**WRITTEN EXERCISE:** In the footballer biography below, which club did Saliakas join on a free transfer on 12 July 2019?

**EXCERPTED PASSAGE:**
---*---
Manolis Saliakas (; born 12 September 1996) is a Greek professional footballer who plays as a right-back for 2. Bundesliga club FC St. Pauli.

Club career
Saliakas began his football career attending the Ergotelis Youth Academy, the youth system of his local Super League Greece club Ergotelis. Already capped with the Greece U17 national team, he was spotted by Olympiacos' scouts, who arranged his transfer to the Super League champions in the winter of 2013.

Olympiacos
Saliakas played little for Olympiacos and moved to Limassol-based side Karmiotissa on loan, who had been newly promoted to the Cypriot First Division. Having made 31 appearances, he returned to Greece joining Chania of the Football League Greece on a two-year loan. He scored seven goals in 50 games.

Lamia
On 12 July 2019, facing competition at Olympiacos for his playing position from Omar Elabdellaoui, Bruno Gaspar and Vasilis Torosidis, Saliakas moved to Lamia on a free transfer. He made 29 consecutive appearances in all competitions.
---*---
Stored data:
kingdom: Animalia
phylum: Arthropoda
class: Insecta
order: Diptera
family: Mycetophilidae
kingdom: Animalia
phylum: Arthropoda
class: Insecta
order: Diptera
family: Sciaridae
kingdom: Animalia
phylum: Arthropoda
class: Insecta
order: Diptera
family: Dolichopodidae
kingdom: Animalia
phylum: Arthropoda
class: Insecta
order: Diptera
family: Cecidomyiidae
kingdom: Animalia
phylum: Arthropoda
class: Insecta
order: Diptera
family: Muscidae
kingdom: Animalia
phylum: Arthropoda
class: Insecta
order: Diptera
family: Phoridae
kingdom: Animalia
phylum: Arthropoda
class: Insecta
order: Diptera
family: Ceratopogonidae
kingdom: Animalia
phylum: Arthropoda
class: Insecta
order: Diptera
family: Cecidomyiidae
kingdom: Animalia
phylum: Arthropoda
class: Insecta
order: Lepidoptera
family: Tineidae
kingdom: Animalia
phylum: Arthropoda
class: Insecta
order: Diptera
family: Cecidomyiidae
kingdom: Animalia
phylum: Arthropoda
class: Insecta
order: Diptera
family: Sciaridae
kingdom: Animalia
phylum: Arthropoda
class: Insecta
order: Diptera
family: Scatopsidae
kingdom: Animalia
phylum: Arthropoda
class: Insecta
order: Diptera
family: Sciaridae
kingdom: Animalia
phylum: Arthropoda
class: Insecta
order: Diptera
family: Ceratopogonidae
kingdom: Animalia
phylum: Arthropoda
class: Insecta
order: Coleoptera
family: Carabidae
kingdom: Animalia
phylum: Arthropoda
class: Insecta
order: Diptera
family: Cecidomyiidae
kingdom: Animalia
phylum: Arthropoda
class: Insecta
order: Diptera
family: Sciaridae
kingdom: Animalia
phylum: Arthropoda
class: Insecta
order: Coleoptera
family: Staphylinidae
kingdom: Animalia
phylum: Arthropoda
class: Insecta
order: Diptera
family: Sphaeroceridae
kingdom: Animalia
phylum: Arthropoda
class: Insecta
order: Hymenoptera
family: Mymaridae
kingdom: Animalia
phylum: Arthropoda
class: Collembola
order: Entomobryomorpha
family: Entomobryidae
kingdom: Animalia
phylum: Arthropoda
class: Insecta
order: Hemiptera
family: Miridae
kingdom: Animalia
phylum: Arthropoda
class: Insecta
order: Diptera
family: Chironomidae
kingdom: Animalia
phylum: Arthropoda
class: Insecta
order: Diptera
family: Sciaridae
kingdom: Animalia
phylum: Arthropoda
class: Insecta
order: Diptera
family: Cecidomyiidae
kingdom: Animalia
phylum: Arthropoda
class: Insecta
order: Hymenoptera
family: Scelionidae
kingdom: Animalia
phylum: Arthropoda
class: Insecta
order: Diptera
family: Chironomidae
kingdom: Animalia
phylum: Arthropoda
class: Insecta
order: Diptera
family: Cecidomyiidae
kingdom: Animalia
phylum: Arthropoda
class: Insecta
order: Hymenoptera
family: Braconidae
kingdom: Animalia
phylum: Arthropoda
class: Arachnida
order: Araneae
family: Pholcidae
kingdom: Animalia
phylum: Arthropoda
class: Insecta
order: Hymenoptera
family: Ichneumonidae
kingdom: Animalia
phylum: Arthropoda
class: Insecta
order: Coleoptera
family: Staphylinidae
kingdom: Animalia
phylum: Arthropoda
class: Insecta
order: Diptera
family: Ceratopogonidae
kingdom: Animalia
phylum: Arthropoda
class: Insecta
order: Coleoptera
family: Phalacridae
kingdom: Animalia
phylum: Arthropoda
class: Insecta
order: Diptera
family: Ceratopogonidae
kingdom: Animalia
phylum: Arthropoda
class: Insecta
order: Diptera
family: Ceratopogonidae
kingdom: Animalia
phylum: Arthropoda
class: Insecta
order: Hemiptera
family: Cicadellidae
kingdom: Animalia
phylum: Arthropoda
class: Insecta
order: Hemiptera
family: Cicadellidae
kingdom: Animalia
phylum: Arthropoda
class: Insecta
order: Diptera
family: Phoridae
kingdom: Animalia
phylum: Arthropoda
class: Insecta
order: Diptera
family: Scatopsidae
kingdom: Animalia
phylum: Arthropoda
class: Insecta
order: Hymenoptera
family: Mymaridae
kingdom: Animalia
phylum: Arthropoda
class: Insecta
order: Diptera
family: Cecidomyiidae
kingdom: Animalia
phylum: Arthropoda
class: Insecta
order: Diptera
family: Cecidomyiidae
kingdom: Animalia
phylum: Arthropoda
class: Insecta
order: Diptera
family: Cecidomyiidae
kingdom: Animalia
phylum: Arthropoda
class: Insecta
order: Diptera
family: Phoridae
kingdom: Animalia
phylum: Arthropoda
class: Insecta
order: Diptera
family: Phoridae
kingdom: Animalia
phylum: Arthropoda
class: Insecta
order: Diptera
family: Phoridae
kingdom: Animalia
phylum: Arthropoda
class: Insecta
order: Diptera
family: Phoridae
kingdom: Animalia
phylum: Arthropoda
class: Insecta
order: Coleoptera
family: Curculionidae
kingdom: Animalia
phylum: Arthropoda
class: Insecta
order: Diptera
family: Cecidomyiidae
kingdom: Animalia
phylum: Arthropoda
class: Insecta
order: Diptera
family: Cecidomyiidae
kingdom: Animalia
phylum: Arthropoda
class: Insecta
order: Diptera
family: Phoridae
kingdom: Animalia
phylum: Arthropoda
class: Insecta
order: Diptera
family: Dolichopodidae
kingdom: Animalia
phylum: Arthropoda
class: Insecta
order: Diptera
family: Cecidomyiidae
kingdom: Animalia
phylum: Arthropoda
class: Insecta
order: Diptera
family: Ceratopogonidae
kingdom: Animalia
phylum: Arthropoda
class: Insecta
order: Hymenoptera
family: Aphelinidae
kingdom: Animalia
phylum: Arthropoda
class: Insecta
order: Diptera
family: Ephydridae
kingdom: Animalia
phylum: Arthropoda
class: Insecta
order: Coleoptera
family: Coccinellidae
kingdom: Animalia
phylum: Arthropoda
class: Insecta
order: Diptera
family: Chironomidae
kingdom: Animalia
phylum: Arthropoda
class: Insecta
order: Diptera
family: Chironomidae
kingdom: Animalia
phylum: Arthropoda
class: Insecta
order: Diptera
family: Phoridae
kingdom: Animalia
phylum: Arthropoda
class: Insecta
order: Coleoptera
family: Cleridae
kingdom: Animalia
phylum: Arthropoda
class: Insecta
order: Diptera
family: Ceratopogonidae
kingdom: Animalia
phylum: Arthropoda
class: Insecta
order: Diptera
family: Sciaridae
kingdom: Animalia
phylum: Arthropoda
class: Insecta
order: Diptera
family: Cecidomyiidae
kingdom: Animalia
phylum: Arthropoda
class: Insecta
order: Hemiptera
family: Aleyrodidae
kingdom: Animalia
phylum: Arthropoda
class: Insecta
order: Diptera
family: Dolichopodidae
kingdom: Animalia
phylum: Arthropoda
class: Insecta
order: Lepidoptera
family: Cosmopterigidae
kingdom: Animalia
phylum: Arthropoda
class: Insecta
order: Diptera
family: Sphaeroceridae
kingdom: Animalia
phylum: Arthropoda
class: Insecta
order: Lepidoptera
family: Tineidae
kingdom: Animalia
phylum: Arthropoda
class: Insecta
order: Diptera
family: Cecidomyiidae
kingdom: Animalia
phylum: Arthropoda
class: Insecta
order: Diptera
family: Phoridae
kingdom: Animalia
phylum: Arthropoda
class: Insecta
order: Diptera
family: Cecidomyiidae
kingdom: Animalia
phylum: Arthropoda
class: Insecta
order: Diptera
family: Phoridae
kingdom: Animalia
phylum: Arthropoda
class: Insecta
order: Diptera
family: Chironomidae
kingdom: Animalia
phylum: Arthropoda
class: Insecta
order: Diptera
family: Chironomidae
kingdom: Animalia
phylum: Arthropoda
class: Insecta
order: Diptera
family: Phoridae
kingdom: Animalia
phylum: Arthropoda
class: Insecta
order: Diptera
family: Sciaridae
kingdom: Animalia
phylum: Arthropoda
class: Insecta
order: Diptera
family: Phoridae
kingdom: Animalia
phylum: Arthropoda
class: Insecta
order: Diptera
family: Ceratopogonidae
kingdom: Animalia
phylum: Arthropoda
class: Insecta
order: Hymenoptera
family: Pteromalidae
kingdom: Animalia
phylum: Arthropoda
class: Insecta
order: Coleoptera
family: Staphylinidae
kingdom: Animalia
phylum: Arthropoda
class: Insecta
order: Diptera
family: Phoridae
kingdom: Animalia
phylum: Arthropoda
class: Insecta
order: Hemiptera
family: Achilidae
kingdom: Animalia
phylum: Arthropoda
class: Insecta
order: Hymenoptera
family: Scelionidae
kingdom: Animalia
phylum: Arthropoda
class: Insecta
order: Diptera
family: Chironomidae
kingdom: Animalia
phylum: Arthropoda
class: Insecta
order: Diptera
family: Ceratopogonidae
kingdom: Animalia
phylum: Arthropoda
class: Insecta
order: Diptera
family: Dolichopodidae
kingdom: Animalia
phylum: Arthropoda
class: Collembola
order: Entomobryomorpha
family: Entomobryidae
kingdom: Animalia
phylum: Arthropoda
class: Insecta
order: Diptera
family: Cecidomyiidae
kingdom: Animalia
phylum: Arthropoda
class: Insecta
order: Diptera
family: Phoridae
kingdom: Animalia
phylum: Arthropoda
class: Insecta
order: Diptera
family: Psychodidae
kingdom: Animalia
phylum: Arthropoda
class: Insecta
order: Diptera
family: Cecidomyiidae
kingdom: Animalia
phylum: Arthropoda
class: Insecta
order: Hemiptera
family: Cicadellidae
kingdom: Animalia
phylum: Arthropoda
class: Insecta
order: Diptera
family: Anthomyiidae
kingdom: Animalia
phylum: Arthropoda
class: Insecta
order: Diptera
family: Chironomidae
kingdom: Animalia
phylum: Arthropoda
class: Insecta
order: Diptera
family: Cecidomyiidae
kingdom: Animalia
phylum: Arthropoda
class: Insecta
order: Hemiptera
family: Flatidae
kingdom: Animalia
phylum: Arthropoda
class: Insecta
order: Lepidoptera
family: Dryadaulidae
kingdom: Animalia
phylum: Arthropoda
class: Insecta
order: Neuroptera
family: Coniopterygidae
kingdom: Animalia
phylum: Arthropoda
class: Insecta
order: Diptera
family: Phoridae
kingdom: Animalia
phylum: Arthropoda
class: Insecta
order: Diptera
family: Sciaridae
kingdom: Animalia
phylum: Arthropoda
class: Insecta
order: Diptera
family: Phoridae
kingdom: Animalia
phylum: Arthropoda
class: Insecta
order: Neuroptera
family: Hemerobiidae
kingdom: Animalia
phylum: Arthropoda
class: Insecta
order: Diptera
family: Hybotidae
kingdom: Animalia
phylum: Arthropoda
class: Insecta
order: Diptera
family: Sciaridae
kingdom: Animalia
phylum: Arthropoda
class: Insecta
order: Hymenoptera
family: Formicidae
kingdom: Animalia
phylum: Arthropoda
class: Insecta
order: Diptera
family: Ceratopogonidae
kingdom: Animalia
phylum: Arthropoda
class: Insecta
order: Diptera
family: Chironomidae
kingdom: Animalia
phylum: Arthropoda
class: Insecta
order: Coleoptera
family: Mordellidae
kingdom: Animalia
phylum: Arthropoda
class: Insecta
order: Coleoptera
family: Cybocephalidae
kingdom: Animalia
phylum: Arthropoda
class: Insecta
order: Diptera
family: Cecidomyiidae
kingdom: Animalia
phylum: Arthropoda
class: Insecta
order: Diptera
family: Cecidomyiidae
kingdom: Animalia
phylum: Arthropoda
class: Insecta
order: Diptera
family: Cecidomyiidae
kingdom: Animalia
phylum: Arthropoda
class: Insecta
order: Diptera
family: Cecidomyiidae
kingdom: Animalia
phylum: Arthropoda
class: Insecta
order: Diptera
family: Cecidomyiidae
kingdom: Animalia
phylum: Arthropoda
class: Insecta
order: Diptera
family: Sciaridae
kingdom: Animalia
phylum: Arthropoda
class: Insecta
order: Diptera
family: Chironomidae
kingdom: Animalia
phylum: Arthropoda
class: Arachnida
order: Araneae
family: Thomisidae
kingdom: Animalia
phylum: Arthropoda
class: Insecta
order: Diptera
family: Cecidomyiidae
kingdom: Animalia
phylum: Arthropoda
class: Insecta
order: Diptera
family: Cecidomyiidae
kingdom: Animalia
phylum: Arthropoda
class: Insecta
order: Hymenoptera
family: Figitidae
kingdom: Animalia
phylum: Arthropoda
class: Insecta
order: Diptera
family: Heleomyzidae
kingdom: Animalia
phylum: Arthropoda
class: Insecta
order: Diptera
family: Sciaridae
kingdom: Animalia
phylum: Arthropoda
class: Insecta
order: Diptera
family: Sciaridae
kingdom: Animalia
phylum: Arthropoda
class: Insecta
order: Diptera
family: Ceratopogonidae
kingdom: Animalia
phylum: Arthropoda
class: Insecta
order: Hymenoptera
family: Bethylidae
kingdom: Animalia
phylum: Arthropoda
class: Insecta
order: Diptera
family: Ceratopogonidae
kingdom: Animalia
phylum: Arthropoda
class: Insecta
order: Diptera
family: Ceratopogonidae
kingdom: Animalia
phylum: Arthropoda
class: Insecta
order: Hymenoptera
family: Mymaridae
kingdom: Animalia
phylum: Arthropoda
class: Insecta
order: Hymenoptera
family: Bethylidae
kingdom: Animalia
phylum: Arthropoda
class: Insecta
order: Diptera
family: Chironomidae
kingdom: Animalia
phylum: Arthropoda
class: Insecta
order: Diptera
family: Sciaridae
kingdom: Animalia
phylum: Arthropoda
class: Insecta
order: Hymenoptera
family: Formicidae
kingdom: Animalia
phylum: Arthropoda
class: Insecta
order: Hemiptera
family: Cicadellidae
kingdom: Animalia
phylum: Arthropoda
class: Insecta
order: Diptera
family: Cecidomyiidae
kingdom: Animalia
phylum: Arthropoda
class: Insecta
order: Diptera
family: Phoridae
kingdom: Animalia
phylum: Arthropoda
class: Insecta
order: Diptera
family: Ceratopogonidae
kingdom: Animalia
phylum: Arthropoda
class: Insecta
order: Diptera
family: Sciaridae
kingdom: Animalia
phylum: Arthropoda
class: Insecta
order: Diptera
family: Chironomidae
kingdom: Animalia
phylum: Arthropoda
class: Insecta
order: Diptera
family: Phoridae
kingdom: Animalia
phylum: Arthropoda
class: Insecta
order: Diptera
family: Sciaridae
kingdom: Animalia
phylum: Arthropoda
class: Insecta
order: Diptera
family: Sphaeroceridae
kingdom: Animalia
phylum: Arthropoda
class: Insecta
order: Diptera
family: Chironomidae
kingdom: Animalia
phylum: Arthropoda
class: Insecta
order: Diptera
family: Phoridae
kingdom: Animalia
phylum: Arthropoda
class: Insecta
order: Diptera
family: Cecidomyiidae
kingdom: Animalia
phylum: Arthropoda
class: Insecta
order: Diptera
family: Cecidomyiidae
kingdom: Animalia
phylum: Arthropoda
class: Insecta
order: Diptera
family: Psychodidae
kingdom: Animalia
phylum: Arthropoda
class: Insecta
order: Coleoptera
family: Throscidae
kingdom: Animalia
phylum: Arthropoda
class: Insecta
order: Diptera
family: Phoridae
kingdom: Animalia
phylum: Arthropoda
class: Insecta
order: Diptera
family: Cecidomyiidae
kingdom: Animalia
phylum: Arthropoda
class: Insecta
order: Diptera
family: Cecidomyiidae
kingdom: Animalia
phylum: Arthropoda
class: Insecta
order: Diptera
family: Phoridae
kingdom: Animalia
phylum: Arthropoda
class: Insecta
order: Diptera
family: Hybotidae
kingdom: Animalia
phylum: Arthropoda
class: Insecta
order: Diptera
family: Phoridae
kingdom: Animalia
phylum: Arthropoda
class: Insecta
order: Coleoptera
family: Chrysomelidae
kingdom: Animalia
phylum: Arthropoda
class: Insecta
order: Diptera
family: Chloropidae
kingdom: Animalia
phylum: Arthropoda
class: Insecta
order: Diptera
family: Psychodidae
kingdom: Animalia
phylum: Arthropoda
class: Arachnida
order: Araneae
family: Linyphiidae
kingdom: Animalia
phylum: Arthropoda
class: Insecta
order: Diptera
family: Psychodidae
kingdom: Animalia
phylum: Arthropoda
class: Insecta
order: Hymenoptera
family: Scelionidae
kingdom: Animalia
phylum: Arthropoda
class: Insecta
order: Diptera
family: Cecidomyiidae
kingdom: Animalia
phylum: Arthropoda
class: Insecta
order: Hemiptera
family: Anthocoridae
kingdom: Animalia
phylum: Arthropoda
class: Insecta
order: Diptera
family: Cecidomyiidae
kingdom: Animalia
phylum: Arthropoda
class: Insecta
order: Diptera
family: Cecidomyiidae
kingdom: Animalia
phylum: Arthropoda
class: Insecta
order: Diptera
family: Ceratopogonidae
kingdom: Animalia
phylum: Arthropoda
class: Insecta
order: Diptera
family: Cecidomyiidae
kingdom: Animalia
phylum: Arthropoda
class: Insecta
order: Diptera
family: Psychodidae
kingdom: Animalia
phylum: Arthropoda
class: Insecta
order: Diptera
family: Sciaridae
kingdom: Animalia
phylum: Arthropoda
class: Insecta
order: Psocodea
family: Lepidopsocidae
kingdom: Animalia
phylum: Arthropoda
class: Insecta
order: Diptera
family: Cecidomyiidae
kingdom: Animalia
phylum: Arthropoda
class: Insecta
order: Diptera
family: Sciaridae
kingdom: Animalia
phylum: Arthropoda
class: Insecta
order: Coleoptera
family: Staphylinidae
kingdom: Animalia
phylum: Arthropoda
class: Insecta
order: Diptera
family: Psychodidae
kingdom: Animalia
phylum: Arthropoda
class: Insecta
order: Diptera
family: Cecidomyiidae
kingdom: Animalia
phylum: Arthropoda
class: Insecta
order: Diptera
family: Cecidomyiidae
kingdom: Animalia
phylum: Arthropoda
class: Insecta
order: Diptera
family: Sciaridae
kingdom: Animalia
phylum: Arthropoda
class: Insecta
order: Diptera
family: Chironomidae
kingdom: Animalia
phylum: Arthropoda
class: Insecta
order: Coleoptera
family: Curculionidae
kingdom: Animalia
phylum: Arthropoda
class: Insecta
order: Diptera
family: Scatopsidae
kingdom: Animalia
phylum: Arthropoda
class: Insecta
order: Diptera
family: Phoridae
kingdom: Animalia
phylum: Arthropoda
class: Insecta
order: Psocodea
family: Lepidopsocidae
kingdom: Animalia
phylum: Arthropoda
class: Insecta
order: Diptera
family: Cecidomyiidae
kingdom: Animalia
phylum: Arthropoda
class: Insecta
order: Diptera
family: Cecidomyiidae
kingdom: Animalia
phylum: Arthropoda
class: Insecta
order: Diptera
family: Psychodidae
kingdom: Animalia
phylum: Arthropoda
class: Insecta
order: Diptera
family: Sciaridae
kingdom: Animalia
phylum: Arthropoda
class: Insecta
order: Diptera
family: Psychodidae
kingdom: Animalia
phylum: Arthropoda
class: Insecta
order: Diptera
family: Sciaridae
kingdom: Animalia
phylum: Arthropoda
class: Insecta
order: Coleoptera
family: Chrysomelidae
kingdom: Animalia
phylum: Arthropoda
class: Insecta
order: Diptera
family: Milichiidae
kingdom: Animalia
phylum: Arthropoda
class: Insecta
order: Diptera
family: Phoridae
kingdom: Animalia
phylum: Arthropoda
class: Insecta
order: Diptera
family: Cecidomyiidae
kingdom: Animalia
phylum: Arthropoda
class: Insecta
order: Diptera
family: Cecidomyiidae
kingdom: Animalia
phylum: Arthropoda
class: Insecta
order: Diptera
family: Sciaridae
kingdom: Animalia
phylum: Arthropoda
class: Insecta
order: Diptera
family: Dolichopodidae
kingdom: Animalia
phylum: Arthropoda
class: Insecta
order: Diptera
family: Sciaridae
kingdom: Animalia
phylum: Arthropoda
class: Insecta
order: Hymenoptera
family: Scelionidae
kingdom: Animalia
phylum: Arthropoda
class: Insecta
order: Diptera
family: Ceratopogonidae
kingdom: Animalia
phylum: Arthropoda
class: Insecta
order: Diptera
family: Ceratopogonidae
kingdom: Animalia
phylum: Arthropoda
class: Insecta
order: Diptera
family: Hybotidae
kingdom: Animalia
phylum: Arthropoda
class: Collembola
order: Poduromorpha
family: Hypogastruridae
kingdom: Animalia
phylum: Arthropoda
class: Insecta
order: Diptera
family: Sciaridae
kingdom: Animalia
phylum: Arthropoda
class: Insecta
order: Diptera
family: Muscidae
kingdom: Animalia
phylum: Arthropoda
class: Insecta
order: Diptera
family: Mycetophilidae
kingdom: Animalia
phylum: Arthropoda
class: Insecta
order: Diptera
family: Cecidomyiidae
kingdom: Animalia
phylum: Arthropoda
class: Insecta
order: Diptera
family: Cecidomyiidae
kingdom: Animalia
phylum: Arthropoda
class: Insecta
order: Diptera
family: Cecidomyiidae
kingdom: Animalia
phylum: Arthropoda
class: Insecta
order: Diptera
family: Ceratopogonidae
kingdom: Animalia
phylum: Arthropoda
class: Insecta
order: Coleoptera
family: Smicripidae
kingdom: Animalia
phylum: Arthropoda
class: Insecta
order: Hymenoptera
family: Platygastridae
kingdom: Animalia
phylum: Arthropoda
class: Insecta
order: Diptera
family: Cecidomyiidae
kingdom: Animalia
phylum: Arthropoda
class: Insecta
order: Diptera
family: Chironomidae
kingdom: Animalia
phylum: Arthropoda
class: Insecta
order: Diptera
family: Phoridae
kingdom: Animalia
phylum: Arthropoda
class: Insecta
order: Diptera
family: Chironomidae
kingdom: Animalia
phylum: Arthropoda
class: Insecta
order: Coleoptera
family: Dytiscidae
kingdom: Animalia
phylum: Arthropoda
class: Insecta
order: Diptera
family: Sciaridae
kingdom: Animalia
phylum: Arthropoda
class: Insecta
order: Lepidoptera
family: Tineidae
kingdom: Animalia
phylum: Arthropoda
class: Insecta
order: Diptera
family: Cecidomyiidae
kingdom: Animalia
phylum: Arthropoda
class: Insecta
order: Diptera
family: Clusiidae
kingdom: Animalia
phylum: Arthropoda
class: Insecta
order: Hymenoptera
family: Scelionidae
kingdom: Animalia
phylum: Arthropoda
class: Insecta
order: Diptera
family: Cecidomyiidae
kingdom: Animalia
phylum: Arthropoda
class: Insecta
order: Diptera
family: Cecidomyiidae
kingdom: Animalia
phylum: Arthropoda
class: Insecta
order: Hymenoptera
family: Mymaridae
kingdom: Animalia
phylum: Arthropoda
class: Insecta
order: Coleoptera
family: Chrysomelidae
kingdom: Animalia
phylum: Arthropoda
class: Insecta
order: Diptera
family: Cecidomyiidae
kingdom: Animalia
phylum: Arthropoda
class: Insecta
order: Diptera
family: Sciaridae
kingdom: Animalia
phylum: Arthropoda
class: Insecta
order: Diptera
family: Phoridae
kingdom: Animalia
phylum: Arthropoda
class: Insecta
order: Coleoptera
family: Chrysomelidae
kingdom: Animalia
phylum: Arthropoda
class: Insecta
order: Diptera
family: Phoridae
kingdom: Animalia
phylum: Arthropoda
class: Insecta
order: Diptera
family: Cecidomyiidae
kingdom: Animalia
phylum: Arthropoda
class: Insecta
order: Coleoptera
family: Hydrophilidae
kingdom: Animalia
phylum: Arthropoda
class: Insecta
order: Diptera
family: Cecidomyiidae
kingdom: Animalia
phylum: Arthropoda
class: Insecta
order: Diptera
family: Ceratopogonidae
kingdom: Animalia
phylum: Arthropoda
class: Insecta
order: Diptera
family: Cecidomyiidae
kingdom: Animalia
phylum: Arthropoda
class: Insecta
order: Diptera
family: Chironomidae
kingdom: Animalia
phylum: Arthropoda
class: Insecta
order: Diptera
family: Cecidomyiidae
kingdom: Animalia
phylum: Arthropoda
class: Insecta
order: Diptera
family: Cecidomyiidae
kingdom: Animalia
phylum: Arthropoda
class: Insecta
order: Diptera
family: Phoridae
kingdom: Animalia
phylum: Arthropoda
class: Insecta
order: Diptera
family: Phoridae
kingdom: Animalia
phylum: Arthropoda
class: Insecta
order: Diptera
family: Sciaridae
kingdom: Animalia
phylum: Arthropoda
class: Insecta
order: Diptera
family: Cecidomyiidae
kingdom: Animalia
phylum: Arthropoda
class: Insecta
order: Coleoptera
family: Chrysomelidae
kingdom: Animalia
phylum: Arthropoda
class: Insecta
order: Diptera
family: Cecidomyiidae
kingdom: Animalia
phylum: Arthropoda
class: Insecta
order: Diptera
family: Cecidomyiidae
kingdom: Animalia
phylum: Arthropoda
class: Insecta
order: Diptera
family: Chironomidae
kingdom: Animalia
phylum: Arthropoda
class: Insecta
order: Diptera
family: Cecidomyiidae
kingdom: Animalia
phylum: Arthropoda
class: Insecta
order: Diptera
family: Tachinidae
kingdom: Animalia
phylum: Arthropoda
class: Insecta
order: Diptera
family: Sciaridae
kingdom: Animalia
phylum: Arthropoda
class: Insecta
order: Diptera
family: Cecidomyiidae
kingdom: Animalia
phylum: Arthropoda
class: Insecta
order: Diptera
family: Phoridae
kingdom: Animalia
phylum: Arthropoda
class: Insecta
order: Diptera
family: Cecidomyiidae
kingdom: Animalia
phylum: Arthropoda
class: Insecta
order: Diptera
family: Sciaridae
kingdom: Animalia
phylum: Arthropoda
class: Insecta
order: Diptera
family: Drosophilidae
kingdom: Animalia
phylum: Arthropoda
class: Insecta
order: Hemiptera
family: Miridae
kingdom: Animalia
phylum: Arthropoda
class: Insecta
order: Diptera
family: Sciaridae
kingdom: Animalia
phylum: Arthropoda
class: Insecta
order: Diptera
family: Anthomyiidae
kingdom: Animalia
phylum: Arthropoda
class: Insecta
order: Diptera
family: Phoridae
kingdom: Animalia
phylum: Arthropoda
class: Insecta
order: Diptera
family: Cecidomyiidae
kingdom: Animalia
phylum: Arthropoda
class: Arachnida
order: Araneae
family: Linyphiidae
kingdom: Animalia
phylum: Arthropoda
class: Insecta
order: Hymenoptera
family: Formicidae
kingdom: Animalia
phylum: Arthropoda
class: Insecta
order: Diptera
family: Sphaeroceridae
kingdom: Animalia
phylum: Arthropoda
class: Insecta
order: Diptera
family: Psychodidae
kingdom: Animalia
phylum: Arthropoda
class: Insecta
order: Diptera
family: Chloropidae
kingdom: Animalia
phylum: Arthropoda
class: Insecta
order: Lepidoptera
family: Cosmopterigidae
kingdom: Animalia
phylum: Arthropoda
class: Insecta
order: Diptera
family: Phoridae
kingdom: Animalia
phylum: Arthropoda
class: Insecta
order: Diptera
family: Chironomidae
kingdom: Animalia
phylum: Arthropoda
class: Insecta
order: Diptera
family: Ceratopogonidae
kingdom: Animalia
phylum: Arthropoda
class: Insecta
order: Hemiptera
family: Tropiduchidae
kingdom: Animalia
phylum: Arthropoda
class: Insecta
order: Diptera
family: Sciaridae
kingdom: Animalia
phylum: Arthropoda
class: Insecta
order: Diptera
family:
---*---
**RESPONSE:** Lamia